Wednesday, 30 November 2016


Sweetgum tree: Liquidambar

Sweetgum trees are large, deciduous trees found in Asia and North America. Sweetgum trees are important resources for medicinal and other beneficial compounds. Many of the medicinal properties of sweetgum are derived from the resinous sap that exudes when the outer bark of the tree has been damaged. The sap, known as storax, has been used for centuries to treat common ailments such as skin problems, coughs, and ulcers. More recently, storax has proven to be a strong antimicrobial agent even against multidrug resistant bacteria such as methicillin-resistant Staphylococcus aureus. In addition to the sap, the leaves, bark, and seeds of sweetgum also possess beneficial compounds such as shikimic acid, a precursor to the production of oseltamivir phosphate, the active ingredient in Tamiflu®–an antiviral drug effective against several influenza viruses. Other extracts derived from sweetgum trees have shown potential as antioxidants, anti-inflammatory agents, and chemopreventive agents. The compounds found in the extracts derived from sweetgum sap suppress hypertension in mice. Extracts from sweetgum seeds have anticonvulsant effects, which may make them suitable in the treatment of epilepsy. In addition to the potential medicinal uses of sweetgum extracts, the extracts of the sap possess antifungal activity against various phytopathogenic fungi and have been effective treatments for reducing nematodes and the yellow mosquito, Aedes aegypti, populations thus highlighting the potential of these extracts as environment-friendly pesticides and antifungal agents.5

Many of the medicinal properties of sweetgum come from storax as well as essential oils extracted from the leaves. Storax, also referred to as styrax, is produced by damaging the outer bark of sweetgum trees. When the tree is wounded, the inner bark produces a balsam. Boiling the inner bark in water effectively removes the balsam and produces storax. Storax has medicinal uses dating back to the Aztec Empire during the Paleoindian Period (ca. 10,000-7000 BC).
The ancient Aztecs collected the boiled down, grayish-brown, sticky, opaque liquid and used it as a treatment for skin infections and other ailments.
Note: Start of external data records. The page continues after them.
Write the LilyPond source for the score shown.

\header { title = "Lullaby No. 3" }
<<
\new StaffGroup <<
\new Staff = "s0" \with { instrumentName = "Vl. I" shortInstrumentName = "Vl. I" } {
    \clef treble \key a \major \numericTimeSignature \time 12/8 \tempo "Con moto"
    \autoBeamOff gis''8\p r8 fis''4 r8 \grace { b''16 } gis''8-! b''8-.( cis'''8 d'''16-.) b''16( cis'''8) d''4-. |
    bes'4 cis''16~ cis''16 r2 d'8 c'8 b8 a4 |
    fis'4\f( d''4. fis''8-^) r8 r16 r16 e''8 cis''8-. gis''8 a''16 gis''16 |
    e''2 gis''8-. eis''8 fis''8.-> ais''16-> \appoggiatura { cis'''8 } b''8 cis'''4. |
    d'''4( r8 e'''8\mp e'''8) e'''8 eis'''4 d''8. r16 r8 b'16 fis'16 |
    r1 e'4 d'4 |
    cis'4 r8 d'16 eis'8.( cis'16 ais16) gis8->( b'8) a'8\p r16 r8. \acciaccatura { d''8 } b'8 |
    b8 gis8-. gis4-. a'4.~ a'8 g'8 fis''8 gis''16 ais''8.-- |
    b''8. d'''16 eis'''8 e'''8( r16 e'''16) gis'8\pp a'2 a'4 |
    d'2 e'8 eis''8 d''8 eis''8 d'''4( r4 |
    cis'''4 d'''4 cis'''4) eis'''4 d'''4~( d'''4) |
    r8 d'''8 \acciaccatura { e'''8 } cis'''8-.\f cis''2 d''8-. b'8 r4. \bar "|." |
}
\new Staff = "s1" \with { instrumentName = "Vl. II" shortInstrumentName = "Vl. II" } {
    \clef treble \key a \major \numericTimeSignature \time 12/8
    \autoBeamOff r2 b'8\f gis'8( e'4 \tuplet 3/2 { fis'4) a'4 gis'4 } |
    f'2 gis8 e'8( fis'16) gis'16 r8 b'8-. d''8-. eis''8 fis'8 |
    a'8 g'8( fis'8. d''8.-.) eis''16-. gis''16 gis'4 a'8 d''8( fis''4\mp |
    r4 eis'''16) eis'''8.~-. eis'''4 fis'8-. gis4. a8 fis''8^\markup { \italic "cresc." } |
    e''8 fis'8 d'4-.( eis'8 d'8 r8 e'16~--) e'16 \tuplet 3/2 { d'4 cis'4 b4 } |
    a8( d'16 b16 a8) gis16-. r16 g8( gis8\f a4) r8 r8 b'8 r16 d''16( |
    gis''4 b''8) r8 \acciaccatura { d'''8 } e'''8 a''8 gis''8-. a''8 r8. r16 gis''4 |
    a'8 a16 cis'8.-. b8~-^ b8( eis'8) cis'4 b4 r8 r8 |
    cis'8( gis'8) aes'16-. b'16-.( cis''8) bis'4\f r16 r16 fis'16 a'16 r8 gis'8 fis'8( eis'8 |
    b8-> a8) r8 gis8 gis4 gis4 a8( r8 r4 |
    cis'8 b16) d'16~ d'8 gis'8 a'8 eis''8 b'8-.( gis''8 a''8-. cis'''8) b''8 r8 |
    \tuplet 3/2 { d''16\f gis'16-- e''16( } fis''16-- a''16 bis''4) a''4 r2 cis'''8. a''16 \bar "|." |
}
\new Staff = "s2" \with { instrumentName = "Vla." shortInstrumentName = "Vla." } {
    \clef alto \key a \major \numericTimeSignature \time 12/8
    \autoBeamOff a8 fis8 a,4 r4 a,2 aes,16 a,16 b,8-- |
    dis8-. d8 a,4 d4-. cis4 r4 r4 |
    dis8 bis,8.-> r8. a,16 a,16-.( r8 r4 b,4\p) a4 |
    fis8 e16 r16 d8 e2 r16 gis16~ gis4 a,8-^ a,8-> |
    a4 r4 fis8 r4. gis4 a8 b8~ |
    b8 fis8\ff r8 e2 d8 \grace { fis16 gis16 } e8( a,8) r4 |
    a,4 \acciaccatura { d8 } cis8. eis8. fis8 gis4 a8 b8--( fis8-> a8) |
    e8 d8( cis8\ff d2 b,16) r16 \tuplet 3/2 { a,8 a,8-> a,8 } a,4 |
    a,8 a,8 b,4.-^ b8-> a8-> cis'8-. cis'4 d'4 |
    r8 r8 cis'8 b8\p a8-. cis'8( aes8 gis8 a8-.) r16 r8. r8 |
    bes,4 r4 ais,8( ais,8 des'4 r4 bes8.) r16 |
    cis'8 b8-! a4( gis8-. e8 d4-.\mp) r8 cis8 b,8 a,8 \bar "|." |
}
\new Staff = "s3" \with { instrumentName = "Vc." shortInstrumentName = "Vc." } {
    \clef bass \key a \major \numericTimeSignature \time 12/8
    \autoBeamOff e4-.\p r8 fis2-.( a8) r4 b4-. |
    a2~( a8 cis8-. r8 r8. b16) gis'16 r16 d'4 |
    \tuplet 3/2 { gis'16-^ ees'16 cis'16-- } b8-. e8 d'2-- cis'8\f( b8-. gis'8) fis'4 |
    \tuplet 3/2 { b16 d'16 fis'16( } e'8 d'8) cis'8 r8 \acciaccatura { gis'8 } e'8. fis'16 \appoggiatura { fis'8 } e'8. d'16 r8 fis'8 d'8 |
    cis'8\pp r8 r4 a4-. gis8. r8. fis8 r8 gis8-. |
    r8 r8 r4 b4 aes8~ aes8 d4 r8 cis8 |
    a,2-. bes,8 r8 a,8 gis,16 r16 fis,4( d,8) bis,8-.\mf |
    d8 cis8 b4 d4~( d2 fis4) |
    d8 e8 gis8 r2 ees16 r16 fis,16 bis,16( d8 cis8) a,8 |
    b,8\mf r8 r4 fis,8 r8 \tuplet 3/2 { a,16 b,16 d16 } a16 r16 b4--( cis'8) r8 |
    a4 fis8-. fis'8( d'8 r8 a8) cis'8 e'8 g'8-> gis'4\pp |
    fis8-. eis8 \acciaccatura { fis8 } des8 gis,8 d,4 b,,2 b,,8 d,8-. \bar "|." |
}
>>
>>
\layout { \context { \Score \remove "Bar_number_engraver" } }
Native Americans also used storax for medicinal purposes, including controlling coughs and dysentery and treating sores and wounds.
In addition to storax, the sap of the sweetgum tree was burnt as incense or mixed with tobacco leaves as a sedative as well as used in the making of soaps, cosmetics, fixatives in perfumes, adhesives, and lacquers. Recent references from organic websites have noted that the inner bark of sweetgum, boiled with milk, can relieve diarrhea, and oils from the leaves of sweetgum trees have antimicrobial properties against both bacteria and viruses.